8 Responses to “That’s What You Get…”

  1. Sharon O July 25, 2011 at 9:29 am #

    Wow another wonderful writing and I was hoping you would do one on her. Coming from a family of addictions, and a sister who has almost died at least five times because of the disease. I do have sympathy for her life just as Micheal Jackson died an untimely ‘sick death’, Janis Joplin, Jimmy Hendrix and even Elvis. The sin pulls deeper and deeper until the hole is deep and black and you are so right, is jealousy or gossip or lying any different? They all kill the spirit and perhaps the soul of the person. It is just that some toxins are more fatal. Thank you for challenging us one more time.

    • Jon July 25, 2011 at 12:43 pm #

      It’s awesome that you guys loved your sister so well. God bless you both.

  2. Jesse July 25, 2011 at 9:35 am #

    Question for you along these same lines.

    What do you do when someone continues to sin, either against you or against God? How are we supposed to react. I know that Jesus said to forgive them Seventy Seven times (really just meant as always). But how do we react to that without feeling like we are being walked all over.

    Take Ms. Winehouse, I am sure her family still loved her and forgave her for being an addict (or as Christians we would be called to), but that doesn’t mean we excuse the behavior.

    How as Christians are we supposed to forgive but not be taken advantage of, or have our lives turned upside down because of other people’s sins.

    I guess my question boils down to, yes we forgive but then what?

    • Jon July 25, 2011 at 12:37 pm #

      Nice thoughts bro… Sympathy moving u’s to action is never enablement. Enquirer don’t feel sympathy, they feel guilt. They let their terrible feelings move them to enable the person by giving in to them… Which then makes them feel worse. It’s the vicious cycle of abuse and enabling.

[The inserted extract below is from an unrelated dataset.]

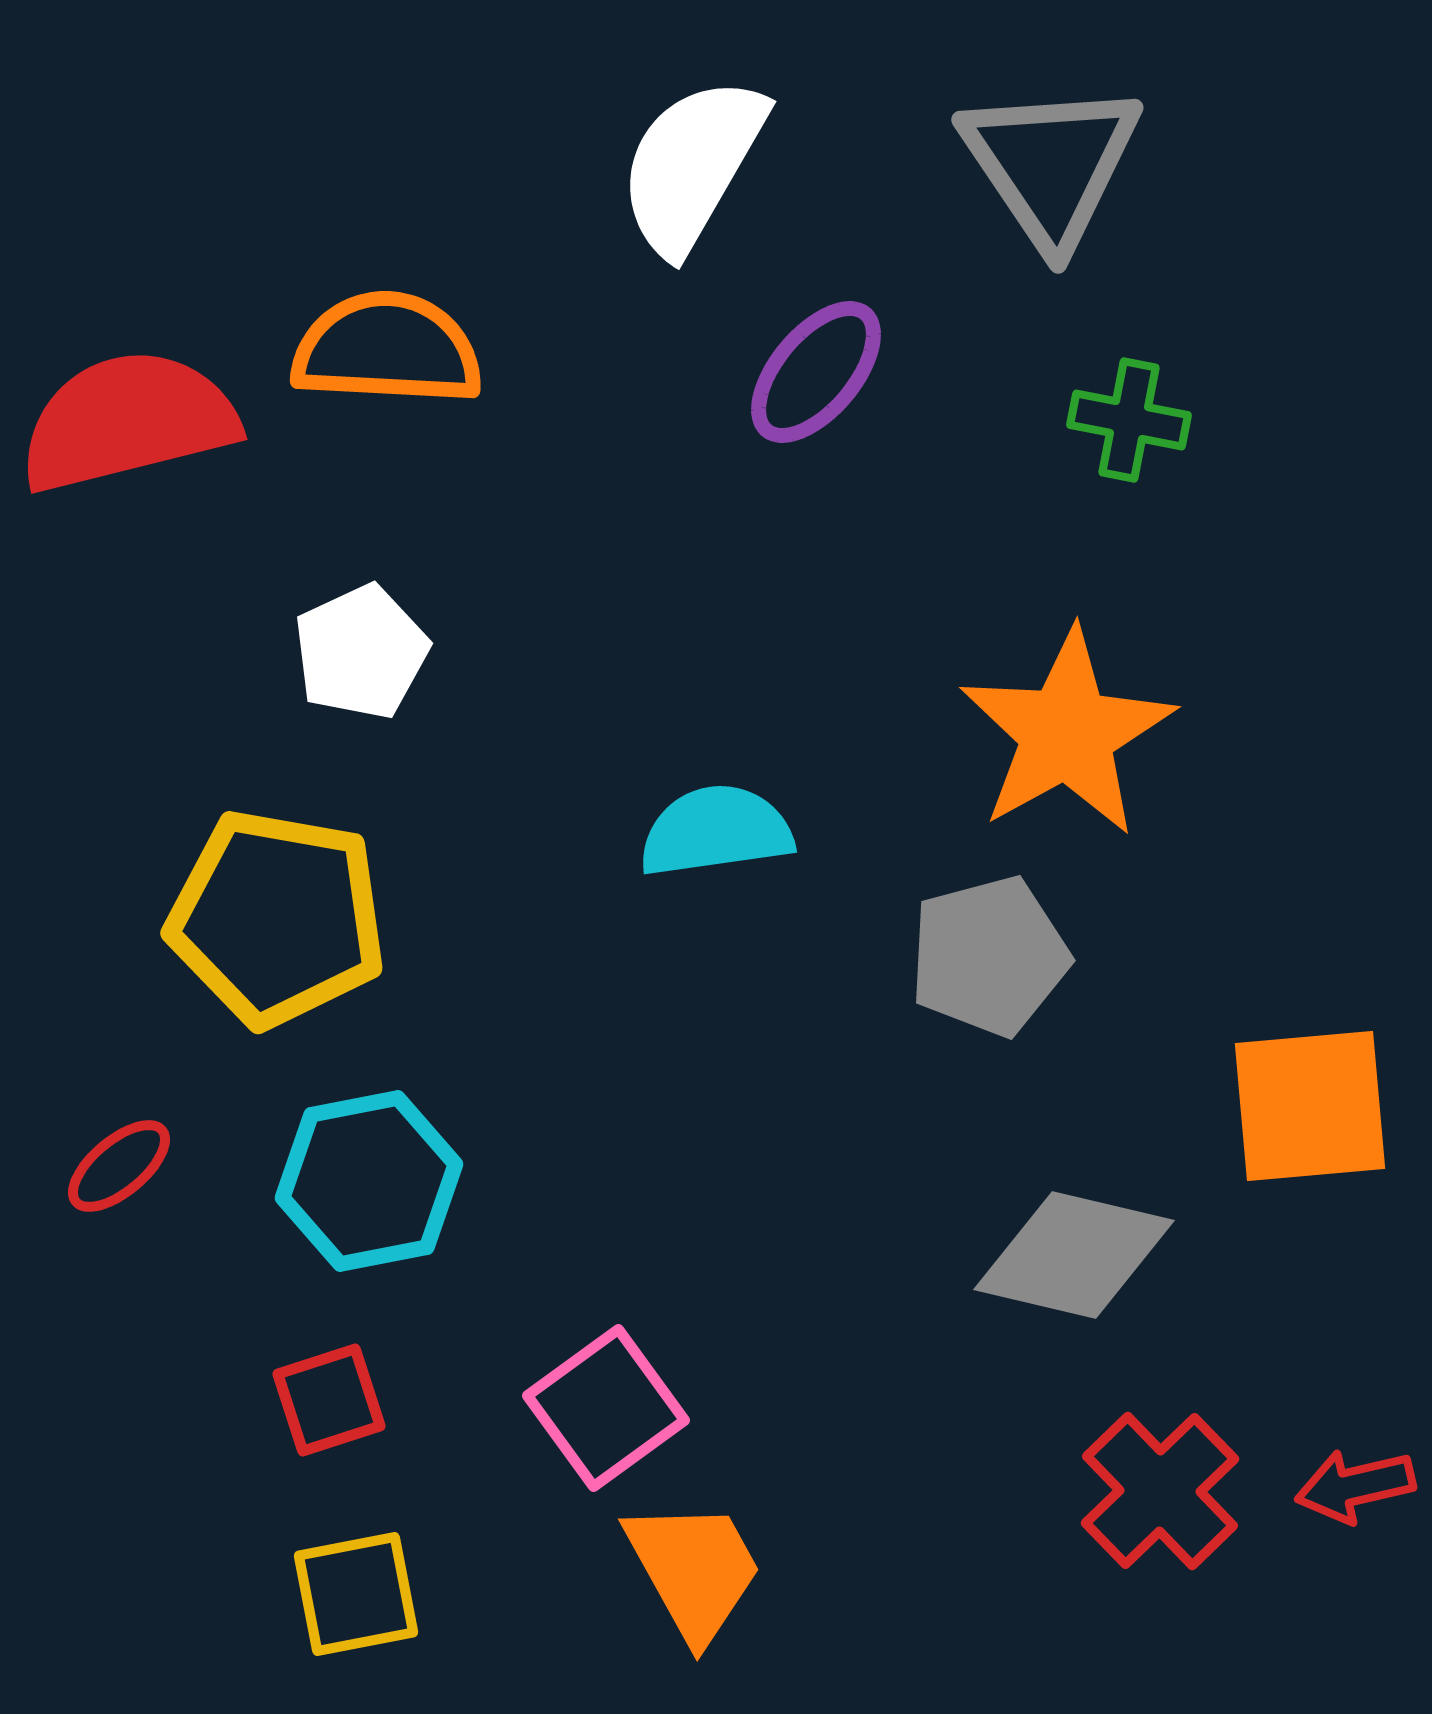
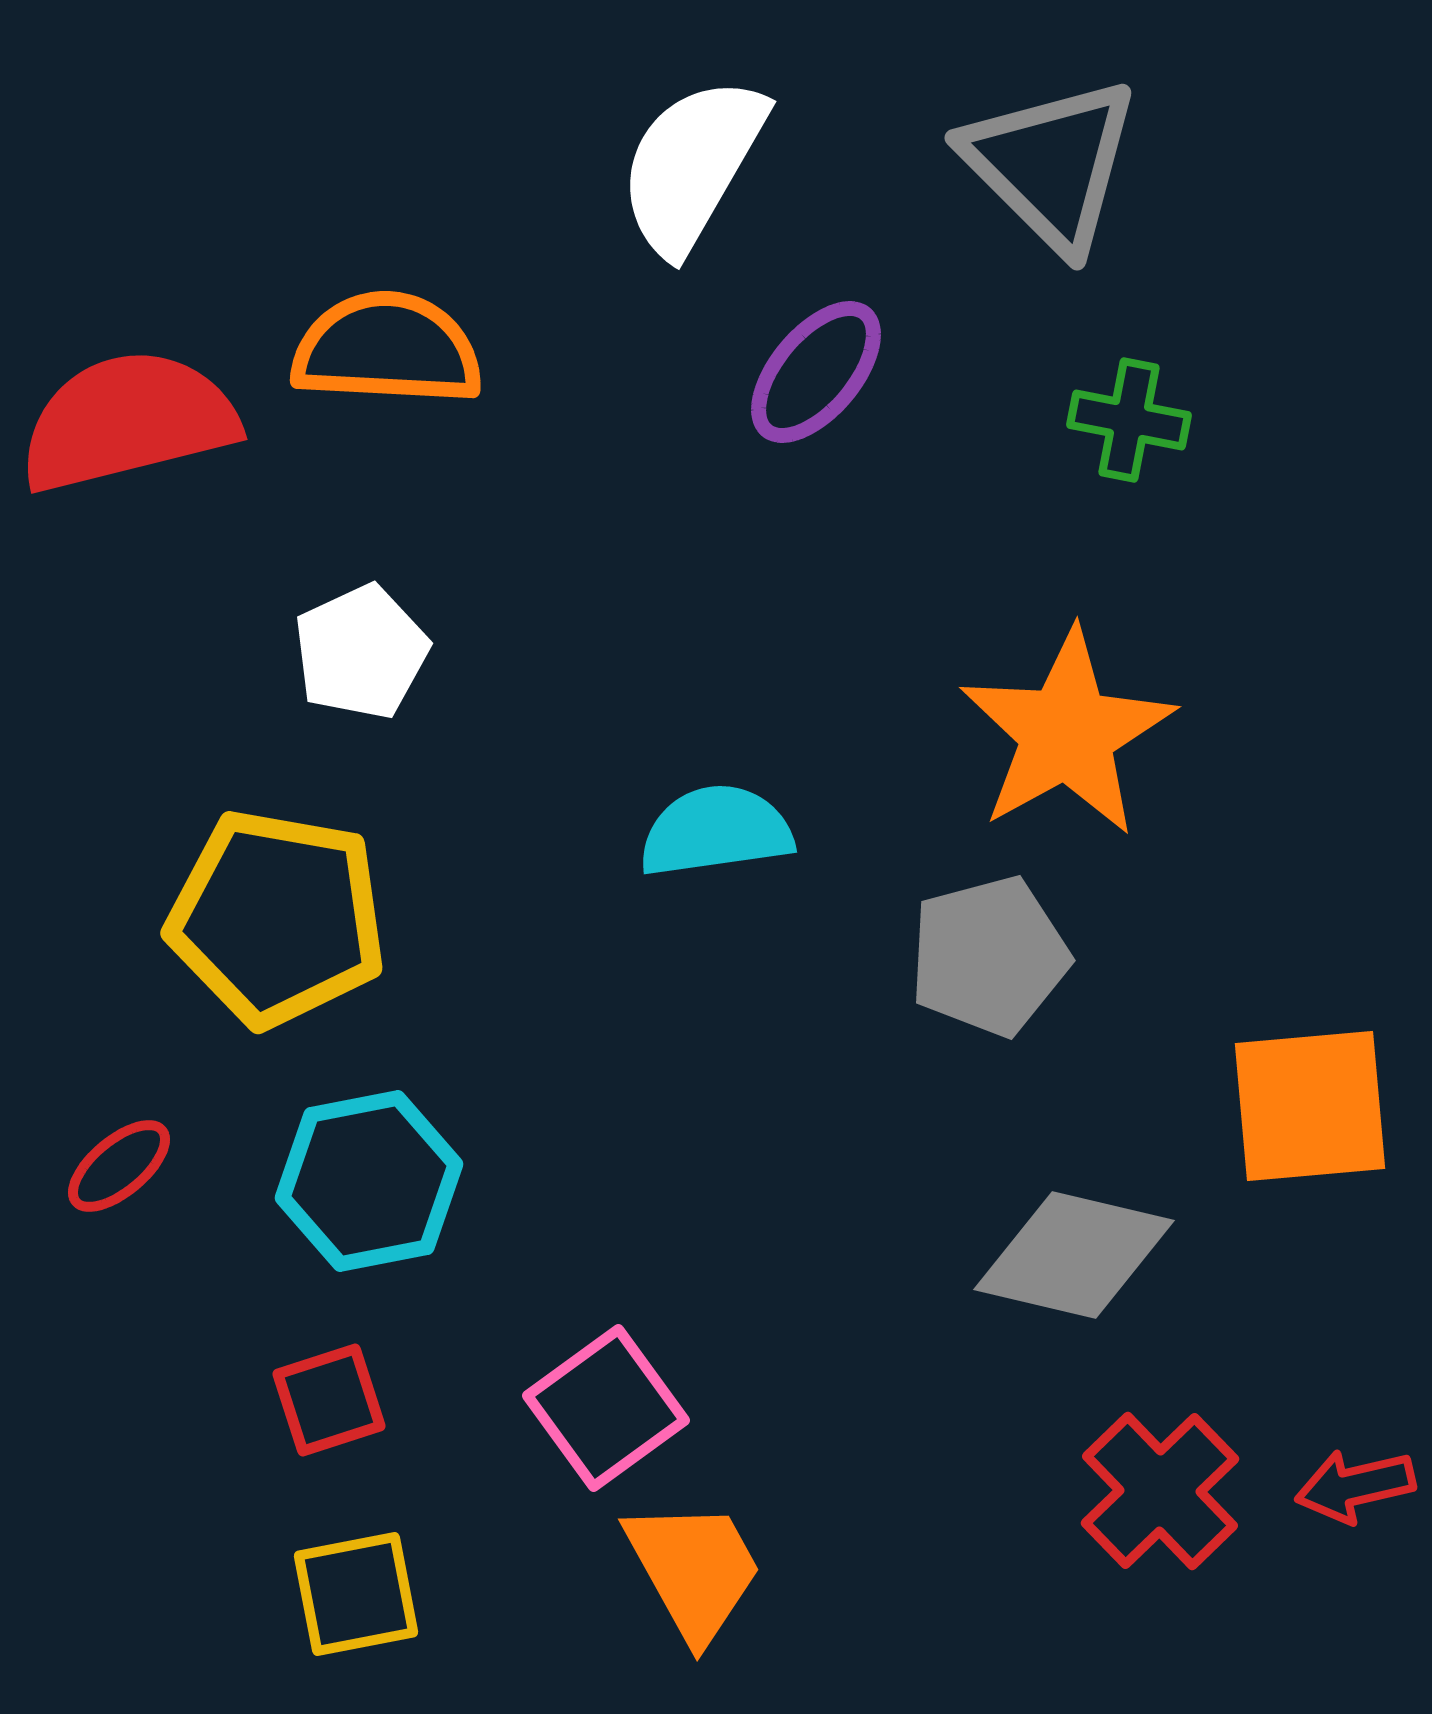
gray triangle: rotated 11 degrees counterclockwise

      Sympathy comes from a heart that Is broken by sin And grieved by brokenness. Sympathy always works towards deliverance. Addicts are self meditating to cover an area of brokenness that they can not or will not confront. With substances they find temporary relief and eventual numbness but never deliverance from their pain.

      Love is demonstrated when we honestly and caringly confront their wound while cutting off support that enables them to do anything other than confront the broken relationship or experience that they have suffered. Sometimes this means letting them walk away and praying for the best.

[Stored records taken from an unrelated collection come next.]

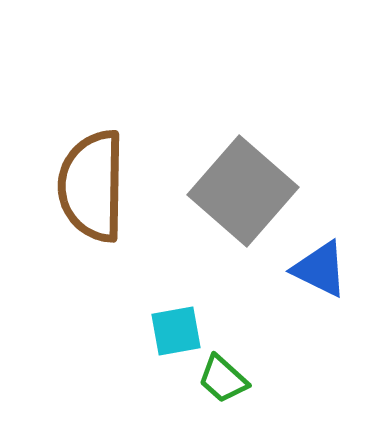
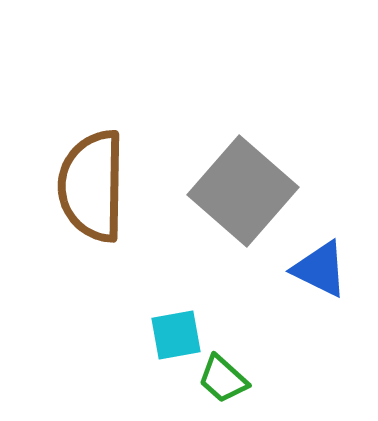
cyan square: moved 4 px down
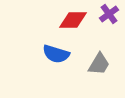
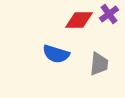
red diamond: moved 6 px right
gray trapezoid: rotated 25 degrees counterclockwise
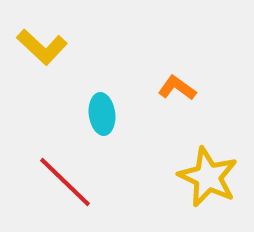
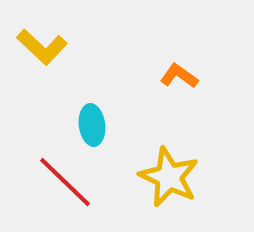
orange L-shape: moved 2 px right, 12 px up
cyan ellipse: moved 10 px left, 11 px down
yellow star: moved 39 px left
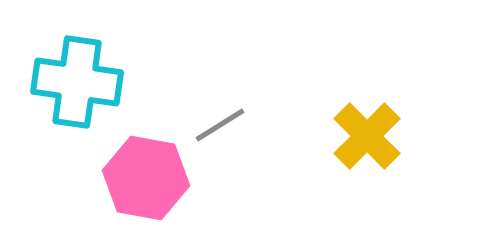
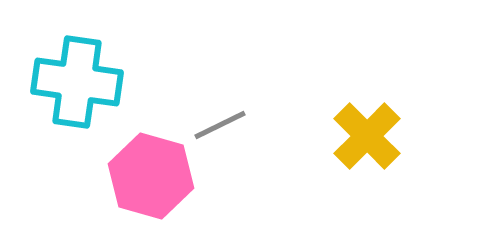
gray line: rotated 6 degrees clockwise
pink hexagon: moved 5 px right, 2 px up; rotated 6 degrees clockwise
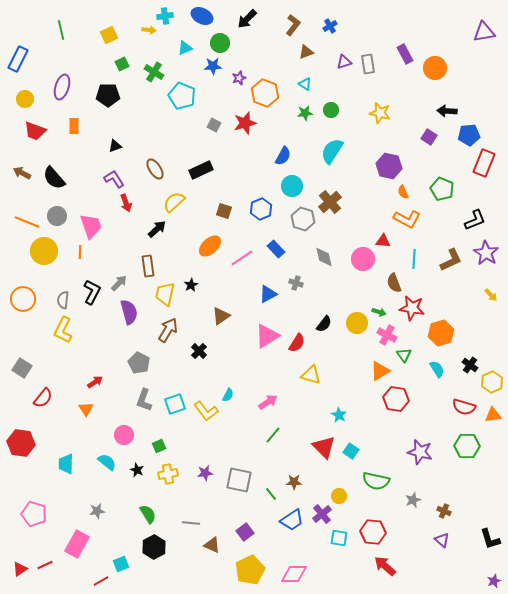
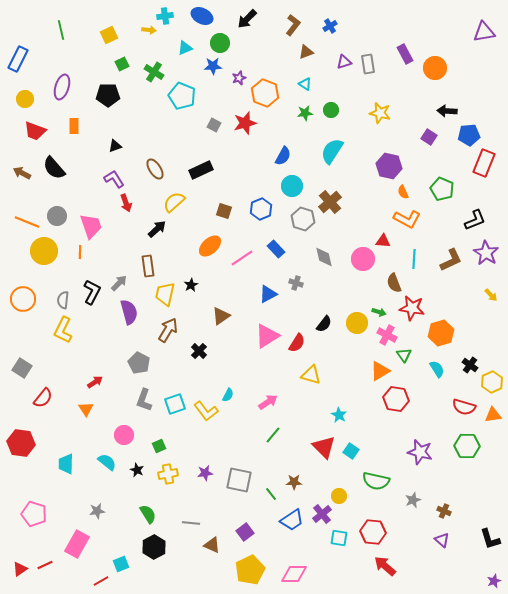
black semicircle at (54, 178): moved 10 px up
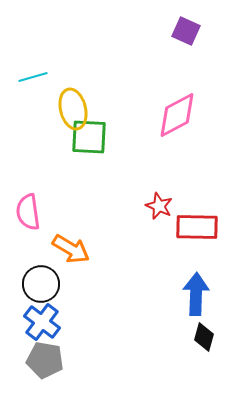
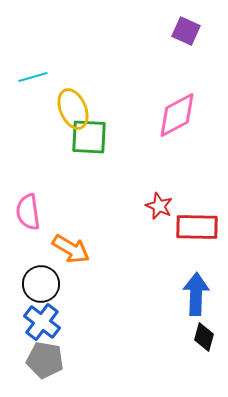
yellow ellipse: rotated 9 degrees counterclockwise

      The abuser has to want to change and that only happens when they run out of enablers.

      None of this can happen if you are operating out of guilt or anger. Love brings sympathy and sympathy offers Jesus and therapeutic counsel… Not excuses. Hope this helps!

      • Jesse July 25, 2011 at 2:02 pm #

        I just emailed you at your church email with some more specifics. Thanks for your advice.

  3. Jenny Fuller July 25, 2011 at 9:37 am #

    Awesome! This was a breath of fresh air and TRUTH! Thank you!

    • Jon July 25, 2011 at 12:37 pm #

      Thanks so much! Glad to be an encouragement.

  4. Sharon O July 25, 2011 at 11:23 am #

    Can I answer the question from Jesse?
    Forgiveness is hard when one is dealing with an addicted person because 9 times out of 10 they will disappoint you. My story is this: I slept by my sisters bed on a cot for 6 weeks while she was on hospice dying from liver failure and starvation because she was drinking a fifth of vodka a day, that is almost a half gallon of alchohol day in and day out. Her life was centered on ‘which’ liquor store was open and when. Addictions kills relationships. My sister was 90 pounds when we detoxed her in our family room it was an intensely horrible time of our lives but in six weeks she was down to 6 oz of vodka prescribed by her doctor. My sister survived and is alive today. The story is much more in depth. Her husband while she was on hospice died of an oxycodone and vodka overdose. Do I forgive him? yes because I loved him. Do I forgive her? YES but I also have told her, “If you ever get in this situation again, I will not be your lifeguard and save you.” I have done it once. Two times is too much to ask of my husband and I. I am sorry this is a long ‘answer’. WE FORGIVE because Christ forgives us but he also said to the woman at the well, “GO and SIN no more” so even Jesus created boundaries. The fine line is a boundary.